I was wondering if anyone had a plan to build a stand to do fluting on my lathe spindles with my router.

Jet 1642 EVS PRO
Porter Cable 690LR


----------



## Cherryville Chuck (Sep 28, 2010)

Welcome to the forum Jon. Build a sled that slides up and down the bed that holds the router over the spindle. Member Derek Willis posted this jig for doing the same on a router table a few years ago. http://www.routerforums.com/table-mounted-routing/30010-cutting-flutes-into-corners-posts-legs.html


----------



## jw2170 (Jan 24, 2008)

Welcome to the forum Jon.

I have moved your post to another section of the forum..


----------



## Stick486 (Jan 4, 2013)

jbowden3330 said:


> Hello everyone. Newbie here. Jon Bowden.
> I was wondering if anyone had a plan to build a stand to do fluting on my lathe spindles with my router.
> 
> Jet 1642 EVS PRO
> Porter Cable 690LR


let's narrow this down some if we can....

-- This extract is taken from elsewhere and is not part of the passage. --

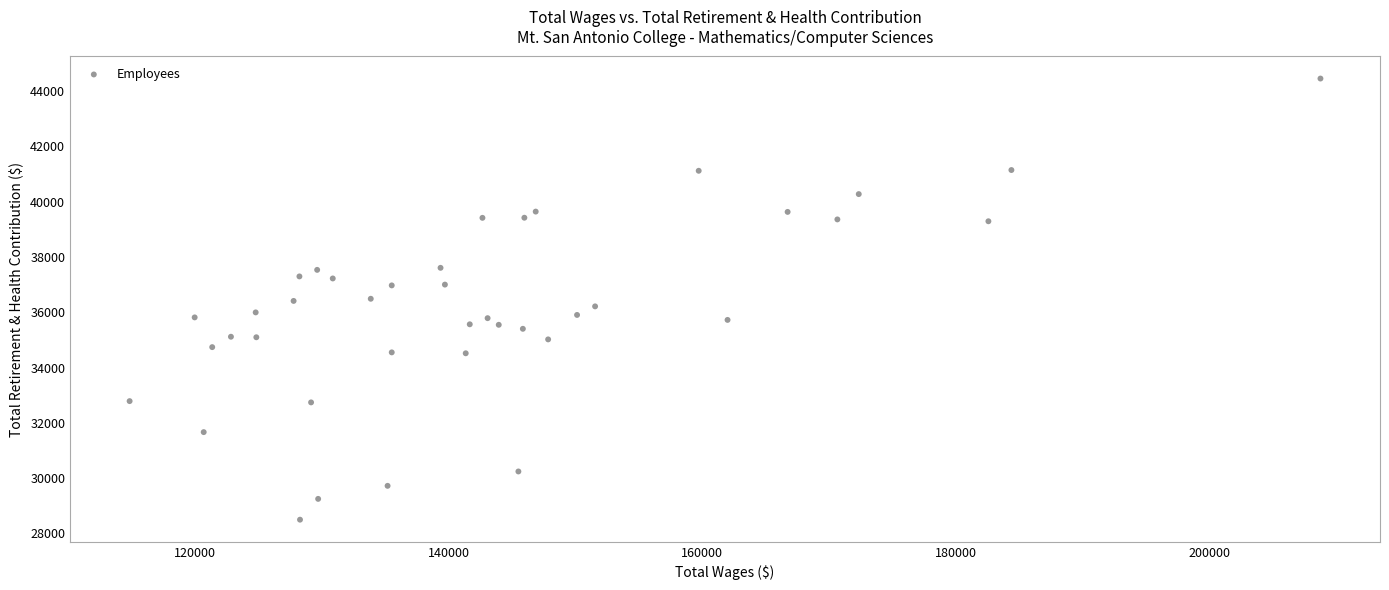

What is the range of X values (max minus min)?

93936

do you wish to do reeding also???
spirals???
you going to leave the piece on the lathe???
what size are we talkin' here??? (dia and length)
does your lathe have indexing???

flutes are concave grooves cut along the length of an object.... Reeds are cut similarly but their profile is convex...

http://www.scrollsaws.com/WoodLathe/router_jig.htm


----------



## Stick486 (Jan 4, 2013)

jbowden3330 said:


> Hello everyone. Newbie here. Jon Bowden.
> I was wondering if anyone had a plan to build a stand to do fluting on my lathe spindles with my router.
> 
> Jet 1642 EVS PRO
> Porter Cable 690LR


some more that might help...


----------



## old55 (Aug 11, 2013)

Welcome to the forum Jon.


----------



## harrysin (Jan 15, 2007)

Here are a few shots of one that I started but changed lathes before it was completed and it doesn't fit my new lathe. The router is a Dremel in it's plunge base.


----------



## harrysin (Jan 15, 2007)

I omitted to say that an indexing system is necessary on the lathe. My mini lathe didn't have one so I made the one shown in this pdf.


----------



## jbowden3330 (Jan 2, 2015)

*Support!!!*

Wow, Thanks everyone! I am building it for my new Grizzly g0766 lathe (not recieved in shipment yet). This is the new 22" swing by 42" gap 3 hp lathe they offer. Most of what I will be working on will be 6" or less. Could be up to 40" or so. I would love to do spiral cuts eventually. That is a little above my skill level at the present.


----------



## jbowden3330 (Jan 2, 2015)

OH and the lathe has indexing


----------